Not even all women in their 30s. I get maybe 3 messages a month.

I think it has a lot to do with what you're looking for, how many cutesy pictures you have, and whether or not you say right up front that you are married and not looking to fuck around.

Quote:
Originally Posted by BoringGuy View Post
I just don't get it how people GO OUT LOOKING FOR RELATIONSHIPS, like they're shopping for a house. Does this approach EVER WORK? It MUST, or there wouldn't be like all these "dating websites".
Quote:
Originally Posted by JaneQSmythe View Post
BG - I 100% agree with you on this. I have never "Looked For" a relationship in my life - for me they are just something that "happens" as you meet people and incorporate them into your life.
When I was younger (late teens, early 20s) I would sometimes fall into the trap of looking for relationships. It never worked out. If I did meet someone that way, it was short lived and unfulfilling. Whenever I gave up and decided to be happy being single, I would inevitably meet someone who fit right into my life at the time. That was true right up until I met my husband when I had decided I absolutely did not want a serious relationship at the time. Oh Universe, how ironic thou art.

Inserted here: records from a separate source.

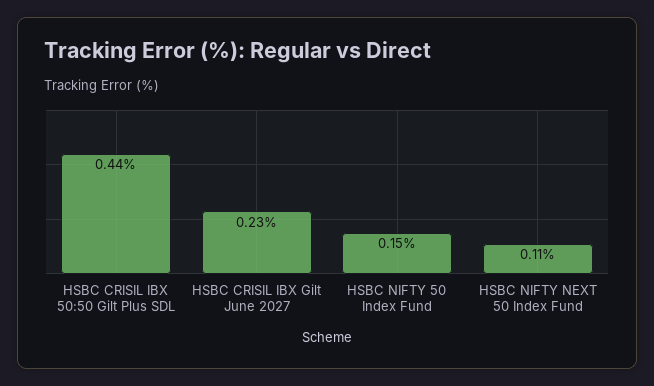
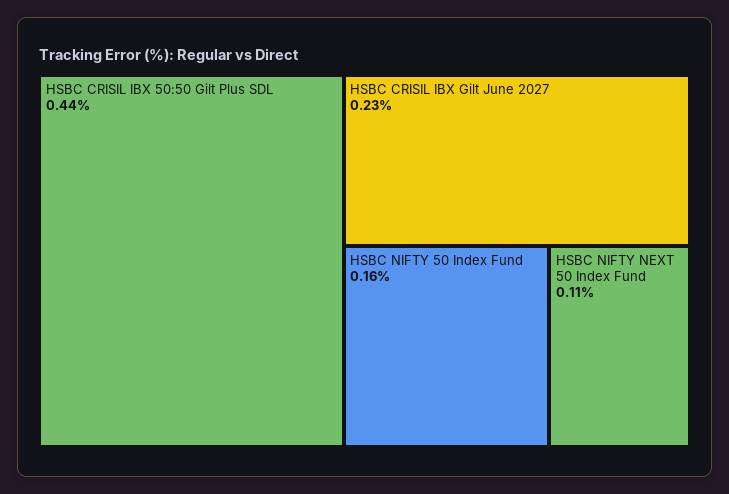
  {
    "HSBC CRISIL IBX 50:50 Gilt Plus SDL": 0.44,
    "HSBC CRISIL IBX Gilt June 2027": 0.23,
-   "HSBC NIFTY 50 Index Fund": 0.15,
+   "HSBC NIFTY 50 Index Fund": 0.16,
    "HSBC NIFTY NEXT 50 Index Fund": 0.11
  }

But that being said, I do have a profile on OKC, and I did meet my girlfriend that way. But at the time, neither of us was actually "looking for" a relationship, we were both just open to the possibility of perhaps meeting someone. Since we were both busy people, that seemed a reasonable way to go about it. She had come out of a bad relationship a year before and had taken a break from dating. At the end of the year, she decided to re-open her OKC profile. She saw that we matched around 90% and messaged me with something along the lines of "I always contact cute girls who match me over 90%. I'm not looking for anything necessarily, but would you be interested in coffee?" and it just went smoothly from there.

I think the #1 most important rule of dating is to be 100% happy and secure with yourself and your life, by yourself. You can't bring anything positive into a relationship if you're looking for it to fill some hole in your life. Nobody [who is healthy] wants to be relied upon to fix you or your situation. Once you have your own life in order and you're happy being single, things tend to just fall into your lap. The catch is you can't try to fool fate by "making yourself happy just so you can find a mate." You have to be sincerely making yourself happy for your own sake.